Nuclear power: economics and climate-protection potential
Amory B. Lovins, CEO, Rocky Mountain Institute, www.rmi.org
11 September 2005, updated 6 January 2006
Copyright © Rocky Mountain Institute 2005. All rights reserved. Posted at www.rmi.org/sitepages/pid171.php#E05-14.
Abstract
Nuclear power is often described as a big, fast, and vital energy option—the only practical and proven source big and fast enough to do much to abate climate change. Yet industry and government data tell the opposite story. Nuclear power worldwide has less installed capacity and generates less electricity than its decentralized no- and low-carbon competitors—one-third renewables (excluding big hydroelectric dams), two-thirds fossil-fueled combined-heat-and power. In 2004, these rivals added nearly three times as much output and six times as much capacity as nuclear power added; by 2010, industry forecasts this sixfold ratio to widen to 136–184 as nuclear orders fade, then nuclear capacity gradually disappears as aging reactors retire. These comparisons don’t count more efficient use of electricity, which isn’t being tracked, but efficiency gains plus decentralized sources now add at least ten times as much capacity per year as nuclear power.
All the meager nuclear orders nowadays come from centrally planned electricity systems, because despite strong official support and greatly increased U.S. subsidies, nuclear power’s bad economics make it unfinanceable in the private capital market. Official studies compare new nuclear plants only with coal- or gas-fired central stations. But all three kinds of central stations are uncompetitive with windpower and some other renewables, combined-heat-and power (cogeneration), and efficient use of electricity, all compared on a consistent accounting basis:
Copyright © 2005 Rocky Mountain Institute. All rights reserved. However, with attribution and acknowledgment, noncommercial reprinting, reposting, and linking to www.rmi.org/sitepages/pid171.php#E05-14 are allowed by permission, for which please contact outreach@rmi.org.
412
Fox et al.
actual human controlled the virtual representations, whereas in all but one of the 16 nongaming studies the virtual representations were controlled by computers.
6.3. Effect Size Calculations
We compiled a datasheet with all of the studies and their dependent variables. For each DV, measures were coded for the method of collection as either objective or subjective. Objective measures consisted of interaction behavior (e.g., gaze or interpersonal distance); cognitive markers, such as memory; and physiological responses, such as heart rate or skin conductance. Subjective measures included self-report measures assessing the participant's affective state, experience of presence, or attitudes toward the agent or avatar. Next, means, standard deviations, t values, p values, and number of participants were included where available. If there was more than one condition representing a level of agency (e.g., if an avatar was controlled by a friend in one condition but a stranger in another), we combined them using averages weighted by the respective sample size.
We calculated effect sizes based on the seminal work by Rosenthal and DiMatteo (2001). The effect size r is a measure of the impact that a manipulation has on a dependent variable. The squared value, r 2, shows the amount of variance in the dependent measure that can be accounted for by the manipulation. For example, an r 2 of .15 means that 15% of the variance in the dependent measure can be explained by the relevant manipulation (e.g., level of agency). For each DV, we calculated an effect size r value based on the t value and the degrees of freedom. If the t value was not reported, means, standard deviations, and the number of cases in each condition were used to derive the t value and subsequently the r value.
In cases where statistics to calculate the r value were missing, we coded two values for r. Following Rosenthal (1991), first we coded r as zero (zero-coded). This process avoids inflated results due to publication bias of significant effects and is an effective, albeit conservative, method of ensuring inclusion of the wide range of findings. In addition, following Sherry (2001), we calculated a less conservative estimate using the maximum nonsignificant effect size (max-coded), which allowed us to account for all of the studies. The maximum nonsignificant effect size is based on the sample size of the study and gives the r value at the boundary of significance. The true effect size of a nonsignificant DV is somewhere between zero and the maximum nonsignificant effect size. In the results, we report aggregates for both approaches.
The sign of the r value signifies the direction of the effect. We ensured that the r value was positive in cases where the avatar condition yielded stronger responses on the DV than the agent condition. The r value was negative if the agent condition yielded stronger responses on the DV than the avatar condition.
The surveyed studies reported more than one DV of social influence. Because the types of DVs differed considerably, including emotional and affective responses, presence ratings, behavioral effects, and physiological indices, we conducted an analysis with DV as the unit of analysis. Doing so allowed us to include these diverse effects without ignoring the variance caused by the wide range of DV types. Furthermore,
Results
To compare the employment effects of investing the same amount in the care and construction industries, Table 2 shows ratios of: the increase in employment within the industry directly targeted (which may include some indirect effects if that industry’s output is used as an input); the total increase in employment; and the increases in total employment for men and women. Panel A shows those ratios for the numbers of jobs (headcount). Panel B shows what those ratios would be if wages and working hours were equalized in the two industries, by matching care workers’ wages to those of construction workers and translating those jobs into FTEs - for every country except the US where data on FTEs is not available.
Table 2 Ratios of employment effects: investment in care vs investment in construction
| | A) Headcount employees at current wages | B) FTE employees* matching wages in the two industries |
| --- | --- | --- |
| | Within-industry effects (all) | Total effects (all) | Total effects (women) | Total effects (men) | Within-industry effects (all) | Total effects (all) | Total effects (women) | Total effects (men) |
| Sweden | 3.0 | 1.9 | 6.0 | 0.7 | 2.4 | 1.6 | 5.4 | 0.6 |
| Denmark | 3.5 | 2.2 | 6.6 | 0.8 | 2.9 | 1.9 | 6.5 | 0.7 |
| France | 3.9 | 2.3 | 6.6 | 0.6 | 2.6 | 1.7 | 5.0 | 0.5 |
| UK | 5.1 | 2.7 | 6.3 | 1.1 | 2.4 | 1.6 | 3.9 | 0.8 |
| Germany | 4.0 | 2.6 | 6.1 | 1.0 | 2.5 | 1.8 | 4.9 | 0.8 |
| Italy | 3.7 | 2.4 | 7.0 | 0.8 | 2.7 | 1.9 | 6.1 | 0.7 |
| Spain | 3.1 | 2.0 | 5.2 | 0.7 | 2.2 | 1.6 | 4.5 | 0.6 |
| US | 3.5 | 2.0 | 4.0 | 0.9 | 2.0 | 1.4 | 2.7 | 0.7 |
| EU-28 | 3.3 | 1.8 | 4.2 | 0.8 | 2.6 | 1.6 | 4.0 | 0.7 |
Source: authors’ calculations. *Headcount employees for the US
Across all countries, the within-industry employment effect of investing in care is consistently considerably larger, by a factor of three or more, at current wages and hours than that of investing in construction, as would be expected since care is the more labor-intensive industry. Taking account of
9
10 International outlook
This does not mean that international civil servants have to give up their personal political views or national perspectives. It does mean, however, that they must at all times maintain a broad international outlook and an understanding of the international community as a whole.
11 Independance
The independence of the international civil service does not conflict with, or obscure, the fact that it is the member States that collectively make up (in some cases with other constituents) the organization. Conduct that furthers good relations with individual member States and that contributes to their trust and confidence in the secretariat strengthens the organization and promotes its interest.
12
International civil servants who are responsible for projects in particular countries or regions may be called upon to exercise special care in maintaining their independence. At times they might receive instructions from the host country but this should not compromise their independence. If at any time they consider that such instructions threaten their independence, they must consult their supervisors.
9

- - -

» Directions
Wherever "calculated" turns up in the records, copy the whole line.

» Solution to this problem
We calculated effect sizes based on the seminal work by Rosenthal and DiMatteo (2001). The effect size r is a measure of the impact that a manipulation has on a dependent variable. The squared value, r 2, shows the amount of variance in the dependent measure that can be accounted for by the manipulation. For example, an r 2 of .15 means that 15% of the variance in the dependent measure can be explained by the relevant manipulation (e.g., level of agency). For each DV, we calculated an effect size r value based on the t value and the degrees of freedom. If the t value was not reported, means, standard deviations, and the number of cases in each condition were used to derive the t value and subsequently the r value.
In cases where statistics to calculate the r value were missing, we coded two values for r. Following Rosenthal (1991), first we coded r as zero (zero-coded). This process avoids inflated results due to publication bias of significant effects and is an effective, albeit conservative, method of ensuring inclusion of the wide range of findings. In addition, following Sherry (2001), we calculated a less conservative estimate using the maximum nonsignificant effect size (max-coded), which allowed us to account for all of the studies. The maximum nonsignificant effect size is based on the sample size of the study and gives the r value at the boundary of significance. The true effect size of a nonsignificant DV is somewhere between zero and the maximum nonsignificant effect size. In the results, we report aggregates for both approaches.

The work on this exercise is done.